Record extracts Block Start

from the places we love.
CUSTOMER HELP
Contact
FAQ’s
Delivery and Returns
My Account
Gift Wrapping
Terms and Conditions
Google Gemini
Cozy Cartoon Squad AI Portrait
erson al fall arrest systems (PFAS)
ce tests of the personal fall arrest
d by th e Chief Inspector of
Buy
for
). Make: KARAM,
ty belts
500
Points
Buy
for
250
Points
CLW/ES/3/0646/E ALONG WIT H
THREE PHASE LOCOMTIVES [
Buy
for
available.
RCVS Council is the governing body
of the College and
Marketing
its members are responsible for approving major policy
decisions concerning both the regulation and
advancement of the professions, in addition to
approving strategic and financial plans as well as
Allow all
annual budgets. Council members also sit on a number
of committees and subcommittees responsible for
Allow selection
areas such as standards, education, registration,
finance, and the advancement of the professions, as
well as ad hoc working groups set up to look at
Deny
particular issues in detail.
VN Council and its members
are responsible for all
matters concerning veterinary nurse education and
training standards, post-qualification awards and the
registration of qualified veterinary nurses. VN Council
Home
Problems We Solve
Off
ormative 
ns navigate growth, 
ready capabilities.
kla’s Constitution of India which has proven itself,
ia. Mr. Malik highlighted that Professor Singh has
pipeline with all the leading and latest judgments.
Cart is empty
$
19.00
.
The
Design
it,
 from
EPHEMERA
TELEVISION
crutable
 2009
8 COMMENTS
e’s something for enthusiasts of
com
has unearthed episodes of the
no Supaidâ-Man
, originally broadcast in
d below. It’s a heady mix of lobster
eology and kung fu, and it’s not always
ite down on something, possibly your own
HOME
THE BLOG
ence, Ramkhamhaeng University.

Record extracts Block End

> Exercise: Rewrite every line of the data above as a JSON list of strings, with one string per line and blank lines left out.

> Worked solution:
[
  "from the places we love.",
  "CUSTOMER HELP",
  "Contact",
  "FAQ’s",
  "Delivery and Returns",
  "My Account",
  "Gift Wrapping",
  "Terms and Conditions",
  "Google Gemini",
  "Cozy Cartoon Squad AI Portrait",
  "erson al fall arrest systems (PFAS)",
  "ce tests of the personal fall arrest",
  "d by th e Chief Inspector of",
  "Buy",
  "for",
  "). Make: KARAM,",
  "ty belts",
  "500",
  "Points",
  "Buy",
  "for",
  "250",
  "Points",
  "CLW/ES/3/0646/E ALONG WIT H",
  "THREE PHASE LOCOMTIVES [",
  "Buy",
  "for",
  "available.",
  "RCVS Council is the governing body",
  "of the College and",
  "Marketing",
  "its members are responsible for approving major policy",
  "decisions concerning both the regulation and",
  "advancement of the professions, in addition to",
  "approving strategic and financial plans as well as",
  "Allow all",
  "annual budgets. Council members also sit on a number",
  "of committees and subcommittees responsible for",
  "Allow selection",
  "areas such as standards, education, registration,",
  "finance, and the advancement of the professions, as",
  "well as ad hoc working groups set up to look at",
  "Deny",
  "particular issues in detail.",
  "VN Council and its members",
  "are responsible for all",
  "matters concerning veterinary nurse education and",
  "training standards, post-qualification awards and the",
  "registration of qualified veterinary nurses. VN Council",
  "Home",
  "Problems We Solve",
  "Off",
  "ormative ",
  "ns navigate growth, ",
  "ready capabilities.",
  "kla’s Constitution of India which has proven itself,",
  "ia. Mr. Malik highlighted that Professor Singh has",
  "pipeline with all the leading and latest judgments.",
  "Cart is empty",
  "$",
  "19.00",
  ".",
  "The",
  "Design",
  "it,",
  " from",
  "EPHEMERA",
  "TELEVISION",
  "crutable",
  " 2009",
  "8 COMMENTS",
  "e’s something for enthusiasts of",
  "com",
  "has unearthed episodes of the",
  "no Supaidâ-Man",
  ", originally broadcast in",
  "d below. It’s a heady mix of lobster",
  "eology and kung fu, and it’s not always",
  "ite down on something, possibly your own",
  "HOME",
  "THE BLOG",
  "ence, Ramkhamhaeng University."
]